%%

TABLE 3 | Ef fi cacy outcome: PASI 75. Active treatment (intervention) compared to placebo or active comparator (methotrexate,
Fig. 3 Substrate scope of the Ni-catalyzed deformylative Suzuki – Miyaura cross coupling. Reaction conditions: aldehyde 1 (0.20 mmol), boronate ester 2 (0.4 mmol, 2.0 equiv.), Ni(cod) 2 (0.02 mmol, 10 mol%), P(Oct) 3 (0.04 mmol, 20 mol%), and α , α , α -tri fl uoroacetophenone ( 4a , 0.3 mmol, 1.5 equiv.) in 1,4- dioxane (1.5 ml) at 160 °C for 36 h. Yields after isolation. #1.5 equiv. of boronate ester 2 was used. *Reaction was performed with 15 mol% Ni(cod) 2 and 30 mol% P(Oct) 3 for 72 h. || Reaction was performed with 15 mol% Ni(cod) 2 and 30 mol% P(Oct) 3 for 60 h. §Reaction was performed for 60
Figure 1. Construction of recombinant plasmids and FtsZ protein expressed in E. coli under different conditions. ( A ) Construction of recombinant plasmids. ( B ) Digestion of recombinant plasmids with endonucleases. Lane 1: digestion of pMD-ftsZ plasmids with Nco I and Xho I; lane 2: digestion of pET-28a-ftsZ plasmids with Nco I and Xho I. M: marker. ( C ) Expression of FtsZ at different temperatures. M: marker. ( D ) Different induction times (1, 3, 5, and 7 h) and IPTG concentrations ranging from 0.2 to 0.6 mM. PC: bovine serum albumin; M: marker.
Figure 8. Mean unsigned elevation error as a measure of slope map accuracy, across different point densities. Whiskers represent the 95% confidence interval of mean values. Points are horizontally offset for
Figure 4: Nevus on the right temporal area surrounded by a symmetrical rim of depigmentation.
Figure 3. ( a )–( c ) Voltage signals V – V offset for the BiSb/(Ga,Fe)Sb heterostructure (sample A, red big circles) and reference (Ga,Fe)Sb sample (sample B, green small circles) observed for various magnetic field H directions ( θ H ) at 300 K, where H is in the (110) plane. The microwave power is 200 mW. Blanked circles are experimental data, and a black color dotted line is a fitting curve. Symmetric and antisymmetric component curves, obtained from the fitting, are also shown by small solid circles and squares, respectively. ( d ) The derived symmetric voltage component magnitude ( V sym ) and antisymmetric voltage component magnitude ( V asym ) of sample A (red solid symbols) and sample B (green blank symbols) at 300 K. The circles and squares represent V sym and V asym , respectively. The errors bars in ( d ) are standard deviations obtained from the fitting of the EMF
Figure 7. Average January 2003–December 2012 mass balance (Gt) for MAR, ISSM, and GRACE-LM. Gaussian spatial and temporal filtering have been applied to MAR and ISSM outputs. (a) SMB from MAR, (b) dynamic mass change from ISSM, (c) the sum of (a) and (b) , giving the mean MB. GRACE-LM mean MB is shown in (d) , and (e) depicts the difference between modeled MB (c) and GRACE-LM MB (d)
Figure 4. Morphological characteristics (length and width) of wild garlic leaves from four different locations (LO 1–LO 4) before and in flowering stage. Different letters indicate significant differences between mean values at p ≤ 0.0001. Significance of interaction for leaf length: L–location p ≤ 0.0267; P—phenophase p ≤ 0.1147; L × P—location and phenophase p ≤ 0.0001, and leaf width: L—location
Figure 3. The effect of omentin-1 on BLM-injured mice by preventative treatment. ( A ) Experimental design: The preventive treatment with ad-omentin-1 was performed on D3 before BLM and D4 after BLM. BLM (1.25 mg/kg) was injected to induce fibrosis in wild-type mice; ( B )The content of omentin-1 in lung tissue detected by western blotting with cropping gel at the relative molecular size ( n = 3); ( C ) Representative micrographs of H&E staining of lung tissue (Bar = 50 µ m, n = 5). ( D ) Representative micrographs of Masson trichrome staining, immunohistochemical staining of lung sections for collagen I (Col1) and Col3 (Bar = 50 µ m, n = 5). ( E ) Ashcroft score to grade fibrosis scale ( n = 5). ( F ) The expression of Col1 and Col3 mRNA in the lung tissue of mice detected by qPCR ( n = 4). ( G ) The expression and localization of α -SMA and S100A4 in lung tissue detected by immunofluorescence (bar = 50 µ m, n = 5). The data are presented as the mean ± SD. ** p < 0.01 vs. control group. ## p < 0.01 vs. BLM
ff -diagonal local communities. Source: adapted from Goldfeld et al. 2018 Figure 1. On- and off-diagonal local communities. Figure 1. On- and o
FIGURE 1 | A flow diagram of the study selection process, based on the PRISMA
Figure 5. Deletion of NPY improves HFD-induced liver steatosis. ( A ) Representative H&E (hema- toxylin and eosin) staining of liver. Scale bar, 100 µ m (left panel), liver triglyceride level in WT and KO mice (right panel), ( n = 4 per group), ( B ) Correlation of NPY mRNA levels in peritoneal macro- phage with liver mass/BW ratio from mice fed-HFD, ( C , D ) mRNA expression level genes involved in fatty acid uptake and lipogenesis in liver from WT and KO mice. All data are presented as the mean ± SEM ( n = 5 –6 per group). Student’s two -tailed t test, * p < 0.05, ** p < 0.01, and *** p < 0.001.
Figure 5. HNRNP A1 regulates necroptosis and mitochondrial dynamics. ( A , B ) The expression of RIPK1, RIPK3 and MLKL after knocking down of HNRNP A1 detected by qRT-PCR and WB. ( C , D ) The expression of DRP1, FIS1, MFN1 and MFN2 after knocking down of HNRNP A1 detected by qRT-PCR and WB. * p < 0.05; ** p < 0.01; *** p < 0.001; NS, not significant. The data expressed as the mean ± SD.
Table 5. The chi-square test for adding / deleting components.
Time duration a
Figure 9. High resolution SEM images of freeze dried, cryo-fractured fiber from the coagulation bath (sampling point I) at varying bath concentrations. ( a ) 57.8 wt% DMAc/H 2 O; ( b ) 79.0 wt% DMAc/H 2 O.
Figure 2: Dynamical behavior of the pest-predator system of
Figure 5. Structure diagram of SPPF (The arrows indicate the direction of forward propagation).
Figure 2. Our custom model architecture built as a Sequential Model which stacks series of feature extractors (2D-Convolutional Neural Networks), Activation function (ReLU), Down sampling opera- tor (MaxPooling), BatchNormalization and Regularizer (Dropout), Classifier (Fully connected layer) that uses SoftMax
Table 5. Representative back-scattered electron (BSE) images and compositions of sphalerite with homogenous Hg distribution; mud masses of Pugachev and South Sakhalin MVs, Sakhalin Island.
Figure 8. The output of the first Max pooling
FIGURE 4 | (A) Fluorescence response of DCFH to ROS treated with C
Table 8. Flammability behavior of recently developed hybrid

%%

Transcribe all the entries, keeping each one exactly as it is.

> _Exercise response_:
TABLE 3 | Ef fi cacy outcome: PASI 75. Active treatment (intervention) compared to placebo or active comparator (methotrexate,
Fig. 3 Substrate scope of the Ni-catalyzed deformylative Suzuki – Miyaura cross coupling. Reaction conditions: aldehyde 1 (0.20 mmol), boronate ester 2 (0.4 mmol, 2.0 equiv.), Ni(cod) 2 (0.02 mmol, 10 mol%), P(Oct) 3 (0.04 mmol, 20 mol%), and α , α , α -tri fl uoroacetophenone ( 4a , 0.3 mmol, 1.5 equiv.) in 1,4- dioxane (1.5 ml) at 160 °C for 36 h. Yields after isolation. #1.5 equiv. of boronate ester 2 was used. *Reaction was performed with 15 mol% Ni(cod) 2 and 30 mol% P(Oct) 3 for 72 h. || Reaction was performed with 15 mol% Ni(cod) 2 and 30 mol% P(Oct) 3 for 60 h. §Reaction was performed for 60
Figure 1. Construction of recombinant plasmids and FtsZ protein expressed in E. coli under different conditions. ( A ) Construction of recombinant plasmids. ( B ) Digestion of recombinant plasmids with endonucleases. Lane 1: digestion of pMD-ftsZ plasmids with Nco I and Xho I; lane 2: digestion of pET-28a-ftsZ plasmids with Nco I and Xho I. M: marker. ( C ) Expression of FtsZ at different temperatures. M: marker. ( D ) Different induction times (1, 3, 5, and 7 h) and IPTG concentrations ranging from 0.2 to 0.6 mM. PC: bovine serum albumin; M: marker.
Figure 8. Mean unsigned elevation error as a measure of slope map accuracy, across different point densities. Whiskers represent the 95% confidence interval of mean values. Points are horizontally offset for
Figure 4: Nevus on the right temporal area surrounded by a symmetrical rim of depigmentation.
Figure 3. ( a )–( c ) Voltage signals V – V offset for the BiSb/(Ga,Fe)Sb heterostructure (sample A, red big circles) and reference (Ga,Fe)Sb sample (sample B, green small circles) observed for various magnetic field H directions ( θ H ) at 300 K, where H is in the (110) plane. The microwave power is 200 mW. Blanked circles are experimental data, and a black color dotted line is a fitting curve. Symmetric and antisymmetric component curves, obtained from the fitting, are also shown by small solid circles and squares, respectively. ( d ) The derived symmetric voltage component magnitude ( V sym ) and antisymmetric voltage component magnitude ( V asym ) of sample A (red solid symbols) and sample B (green blank symbols) at 300 K. The circles and squares represent V sym and V asym , respectively. The errors bars in ( d ) are standard deviations obtained from the fitting of the EMF
Figure 7. Average January 2003–December 2012 mass balance (Gt) for MAR, ISSM, and GRACE-LM. Gaussian spatial and temporal filtering have been applied to MAR and ISSM outputs. (a) SMB from MAR, (b) dynamic mass change from ISSM, (c) the sum of (a) and (b) , giving the mean MB. GRACE-LM mean MB is shown in (d) , and (e) depicts the difference between modeled MB (c) and GRACE-LM MB (d)
Figure 4. Morphological characteristics (length and width) of wild garlic leaves from four different locations (LO 1–LO 4) before and in flowering stage. Different letters indicate significant differences between mean values at p ≤ 0.0001. Significance of interaction for leaf length: L–location p ≤ 0.0267; P—phenophase p ≤ 0.1147; L × P—location and phenophase p ≤ 0.0001, and leaf width: L—location
Figure 3. The effect of omentin-1 on BLM-injured mice by preventative treatment. ( A ) Experimental design: The preventive treatment with ad-omentin-1 was performed on D3 before BLM and D4 after BLM. BLM (1.25 mg/kg) was injected to induce fibrosis in wild-type mice; ( B )The content of omentin-1 in lung tissue detected by western blotting with cropping gel at the relative molecular size ( n = 3); ( C ) Representative micrographs of H&E staining of lung tissue (Bar = 50 µ m, n = 5). ( D ) Representative micrographs of Masson trichrome staining, immunohistochemical staining of lung sections for collagen I (Col1) and Col3 (Bar = 50 µ m, n = 5). ( E ) Ashcroft score to grade fibrosis scale ( n = 5). ( F ) The expression of Col1 and Col3 mRNA in the lung tissue of mice detected by qPCR ( n = 4). ( G ) The expression and localization of α -SMA and S100A4 in lung tissue detected by immunofluorescence (bar = 50 µ m, n = 5). The data are presented as the mean ± SD. ** p < 0.01 vs. control group. ## p < 0.01 vs. BLM
ff -diagonal local communities. Source: adapted from Goldfeld et al. 2018 Figure 1. On- and off-diagonal local communities. Figure 1. On- and o
FIGURE 1 | A flow diagram of the study selection process, based on the PRISMA
Figure 5. Deletion of NPY improves HFD-induced liver steatosis. ( A ) Representative H&E (hema- toxylin and eosin) staining of liver. Scale bar, 100 µ m (left panel), liver triglyceride level in WT and KO mice (right panel), ( n = 4 per group), ( B ) Correlation of NPY mRNA levels in peritoneal macro- phage with liver mass/BW ratio from mice fed-HFD, ( C , D ) mRNA expression level genes involved in fatty acid uptake and lipogenesis in liver from WT and KO mice. All data are presented as the mean ± SEM ( n = 5 –6 per group). Student’s two -tailed t test, * p < 0.05, ** p < 0.01, and *** p < 0.001.
Figure 5. HNRNP A1 regulates necroptosis and mitochondrial dynamics. ( A , B ) The expression of RIPK1, RIPK3 and MLKL after knocking down of HNRNP A1 detected by qRT-PCR and WB. ( C , D ) The expression of DRP1, FIS1, MFN1 and MFN2 after knocking down of HNRNP A1 detected by qRT-PCR and WB. * p < 0.05; ** p < 0.01; *** p < 0.001; NS, not significant. The data expressed as the mean ± SD.
Table 5. The chi-square test for adding / deleting components.
Time duration a
Figure 9. High resolution SEM images of freeze dried, cryo-fractured fiber from the coagulation bath (sampling point I) at varying bath concentrations. ( a ) 57.8 wt% DMAc/H 2 O; ( b ) 79.0 wt% DMAc/H 2 O.
Figure 2: Dynamical behavior of the pest-predator system of
Figure 5. Structure diagram of SPPF (The arrows indicate the direction of forward propagation).
Figure 2. Our custom model architecture built as a Sequential Model which stacks series of feature extractors (2D-Convolutional Neural Networks), Activation function (ReLU), Down sampling opera- tor (MaxPooling), BatchNormalization and Regularizer (Dropout), Classifier (Fully connected layer) that uses SoftMax
Table 5. Representative back-scattered electron (BSE) images and compositions of sphalerite with homogenous Hg distribution; mud masses of Pugachev and South Sakhalin MVs, Sakhalin Island.
Figure 8. The output of the first Max pooling
FIGURE 4 | (A) Fluorescence response of DCFH to ROS treated with C
Table 8. Flammability behavior of recently developed hybrid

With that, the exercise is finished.